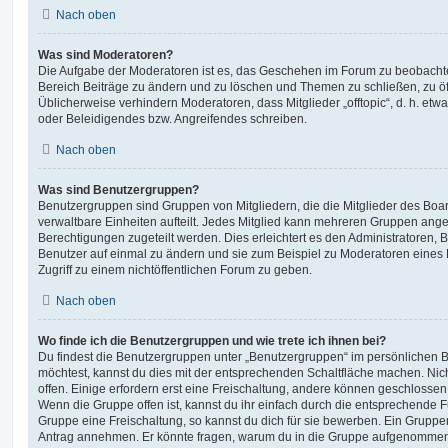
Nach oben
Was sind Moderatoren?
Die Aufgabe der Moderatoren ist es, das Geschehen im Forum zu beobachte
Bereich Beiträge zu ändern und zu löschen und Themen zu schließen, zu öff
Üblicherweise verhindern Moderatoren, dass Mitglieder „offtopic“, d. h. e
oder Beleidigendes bzw. Angreifendes schreiben.
Nach oben
Was sind Benutzergruppen?
Benutzergruppen sind Gruppen von Mitgliedern, die die Mitglieder des Board
verwaltbare Einheiten aufteilt. Jedes Mitglied kann mehreren Gruppen an
Berechtigungen zugeteilt werden. Dies erleichtert es den Administratoren,
Benutzer auf einmal zu ändern und sie zum Beispiel zu Moderatoren eines
Zugriff zu einem nichtöffentlichen Forum zu geben.
Nach oben
Wo finde ich die Benutzergruppen und wie trete ich ihnen bei?
Du findest die Benutzergruppen unter „Benutzergruppen“ im persönlichen B
möchtest, kannst du dies mit der entsprechenden Schaltfläche machen. Nic
offen. Einige erfordern erst eine Freischaltung, andere können geschlossen 
Wenn die Gruppe offen ist, kannst du ihr einfach durch die entsprechende Fu
Gruppe eine Freischaltung, so kannst du dich für sie bewerben. Ein Gruppe
Antrag annehmen. Er könnte fragen, warum du in die Gruppe aufgenommen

- **EXERCISE**
Where the string "Mitglieder" occurs in the data, return the whole line.

- **ANSWER FOR THIS EXERCISE**
Üblicherweise verhindern Moderatoren, dass Mitglieder „offtopic“, d. h. e
Benutzergruppen sind Gruppen von Mitgliedern, die die Mitglieder des Board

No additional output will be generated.